Le rapport garantit que d'ici 30 ans, plus de 5 milliards de personnes - 7,6 milliards vivent actuellement - souffriront de l'insécurité alimentaire, de la pollution de l'eau et de l'augmentation des tempêtes côtières.

La nature fournit de nombreux besoins fondamentaux aux êtres humains, tels que les services écosystémiques, qui garantissent une eau ou une nourriture propres. Cependant, l'impact mondial grandissant sur l'environnement a conduit à un déclin de ces systèmes.

Pour cette raison, la Plateforme intergouvernementale pour les politiques scientifiques sur la biodiversité et les services écosystémiques (IPBES), a produit un rapport pour déterminer à quel point la nature est importante pour les êtres humains et qui est le plus à risque s'ils cessent de s'en occuper.

Les résultats confirment qu'au cours des 30 prochaines années, plus de 5 milliards de personnes devront peut-être faire face à la pollution de l'eau, à l'augmentation des tempêtes côtières et à l'insécurité alimentaire.

Rebecca Chaplin-Kramer, chercheuse à l'Université de Stanford (États-Unis) et auteur principal de l'étude, explique que les pays en développement d'Afrique et d'Asie du Sud seront les plus touchés par ces impacts.

Analyse à l'échelle mondiale

Pour mener à bien la recherche, un modèle haute résolution à l'échelle mondiale a été développé, qui capture de manière unique à la fois le `` côté de l'offre '' (les contributions de la nature aux personnes) et le `` côté de la demande '' ( besoins des gens).

Les scientifiques ont évalué les tendances de la qualité de l'eau, de la pollinisation des cultures et de la protection des rives dans trois scénarios futurs possibles.
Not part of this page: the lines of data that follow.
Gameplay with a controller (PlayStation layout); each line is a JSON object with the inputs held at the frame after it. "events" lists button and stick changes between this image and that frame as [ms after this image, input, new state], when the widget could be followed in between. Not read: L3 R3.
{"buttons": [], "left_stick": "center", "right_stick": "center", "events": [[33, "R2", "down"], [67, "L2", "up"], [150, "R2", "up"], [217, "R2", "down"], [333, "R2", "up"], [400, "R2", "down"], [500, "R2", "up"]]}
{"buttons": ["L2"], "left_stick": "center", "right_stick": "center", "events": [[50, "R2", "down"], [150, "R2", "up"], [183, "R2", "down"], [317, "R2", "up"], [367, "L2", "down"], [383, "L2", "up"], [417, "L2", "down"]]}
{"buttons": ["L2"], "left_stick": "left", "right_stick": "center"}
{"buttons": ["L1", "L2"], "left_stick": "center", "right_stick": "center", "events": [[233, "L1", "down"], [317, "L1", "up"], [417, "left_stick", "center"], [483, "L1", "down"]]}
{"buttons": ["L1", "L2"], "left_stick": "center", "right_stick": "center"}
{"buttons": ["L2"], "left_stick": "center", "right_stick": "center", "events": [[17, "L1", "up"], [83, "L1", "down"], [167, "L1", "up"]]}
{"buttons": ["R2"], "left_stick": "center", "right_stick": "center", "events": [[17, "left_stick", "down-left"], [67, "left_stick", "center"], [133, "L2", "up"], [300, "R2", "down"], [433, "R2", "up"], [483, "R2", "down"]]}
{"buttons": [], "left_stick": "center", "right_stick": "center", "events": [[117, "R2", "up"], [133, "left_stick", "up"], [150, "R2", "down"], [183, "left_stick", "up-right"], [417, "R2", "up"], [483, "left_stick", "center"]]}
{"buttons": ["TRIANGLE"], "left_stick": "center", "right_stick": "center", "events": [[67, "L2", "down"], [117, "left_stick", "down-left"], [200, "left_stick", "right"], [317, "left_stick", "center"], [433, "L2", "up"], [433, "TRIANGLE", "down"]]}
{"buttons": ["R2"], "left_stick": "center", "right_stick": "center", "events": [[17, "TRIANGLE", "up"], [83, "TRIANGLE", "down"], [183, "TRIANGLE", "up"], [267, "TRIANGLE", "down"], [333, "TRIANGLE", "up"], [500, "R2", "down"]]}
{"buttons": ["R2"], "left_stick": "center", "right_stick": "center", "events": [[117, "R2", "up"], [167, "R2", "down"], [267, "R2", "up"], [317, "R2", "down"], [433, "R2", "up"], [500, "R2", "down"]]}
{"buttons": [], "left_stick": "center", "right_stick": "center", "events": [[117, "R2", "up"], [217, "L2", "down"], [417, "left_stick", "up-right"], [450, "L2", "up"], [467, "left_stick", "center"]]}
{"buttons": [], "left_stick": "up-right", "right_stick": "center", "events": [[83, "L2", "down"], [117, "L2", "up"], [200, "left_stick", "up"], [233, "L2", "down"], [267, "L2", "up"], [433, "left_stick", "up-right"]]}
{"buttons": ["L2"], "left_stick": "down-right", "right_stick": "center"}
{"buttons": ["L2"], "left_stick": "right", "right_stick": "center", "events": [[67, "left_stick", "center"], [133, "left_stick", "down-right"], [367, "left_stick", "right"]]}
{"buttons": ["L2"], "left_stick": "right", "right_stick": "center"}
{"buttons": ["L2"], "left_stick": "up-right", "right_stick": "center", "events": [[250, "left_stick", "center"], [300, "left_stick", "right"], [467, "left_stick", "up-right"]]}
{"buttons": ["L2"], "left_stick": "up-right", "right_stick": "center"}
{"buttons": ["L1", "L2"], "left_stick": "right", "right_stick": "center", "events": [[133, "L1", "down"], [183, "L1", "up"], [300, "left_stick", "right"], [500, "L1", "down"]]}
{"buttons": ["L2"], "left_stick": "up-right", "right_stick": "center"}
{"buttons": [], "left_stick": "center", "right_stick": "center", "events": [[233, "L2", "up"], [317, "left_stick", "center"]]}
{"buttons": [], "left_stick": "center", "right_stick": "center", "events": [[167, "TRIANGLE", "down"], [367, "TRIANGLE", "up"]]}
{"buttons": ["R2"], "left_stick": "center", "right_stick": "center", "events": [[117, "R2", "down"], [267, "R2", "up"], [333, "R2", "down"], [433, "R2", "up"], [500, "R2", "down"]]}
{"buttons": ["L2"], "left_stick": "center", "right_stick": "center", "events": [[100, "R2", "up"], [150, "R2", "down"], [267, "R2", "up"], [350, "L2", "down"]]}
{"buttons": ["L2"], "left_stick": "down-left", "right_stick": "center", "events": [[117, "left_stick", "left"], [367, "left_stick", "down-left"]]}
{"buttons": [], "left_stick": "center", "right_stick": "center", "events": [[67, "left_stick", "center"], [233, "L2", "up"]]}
Ainsi, ils ont conclu qu'à l'avenir, nous souffrirons d'une insécurité alimentaire liée à une mauvaise pollinisation des cultures, à une pénurie d'eau potable et à l'augmentation des violentes tempêtes côtières causées par l'érosion et les inondations.

De plus, les résultats montrent que là où les gens ont le plus besoin de la nature, sa capacité à répondre à ces besoins diminue.

C'est la première modélisation globale des contributions que la nature apporte aux gens et ses conclusions sont décisives. «Cet article offre une image unique et profondément préoccupante des charges sociales que la perte de la nature supportera», écrit Patricia Balcanera dansPerspective. Le rapport a été lancé pour sensibiliser à l’ampleur du problème.

Référence bibliographique:

Rebecca Chaplin-Kramer et coll. «Modélisation globale des contributions de la nature aux personnes». Les sciences. 10 octobre 2019. DOI:


Vidéo: Tayc - Cest lui (Juin 2022).


Commentaires:

  1. Catalin

    Cette très bonne phrase est à peu près juste

  2. Thearl

    Je suis d'accord, c'est une expression merveilleuse.

  3. Herrick

    Mais quelque chose d'analogue est?

  4. Mac Ghille-Laider

    D'accord, c'est la drôle de réponse

  5. Mezikora

    Approaching the second obzatz it will be necessary to overcome the desire to skip it

  6. Rowin

    Je pense que tu as tort. Écrivez-moi dans PM, nous parlerons.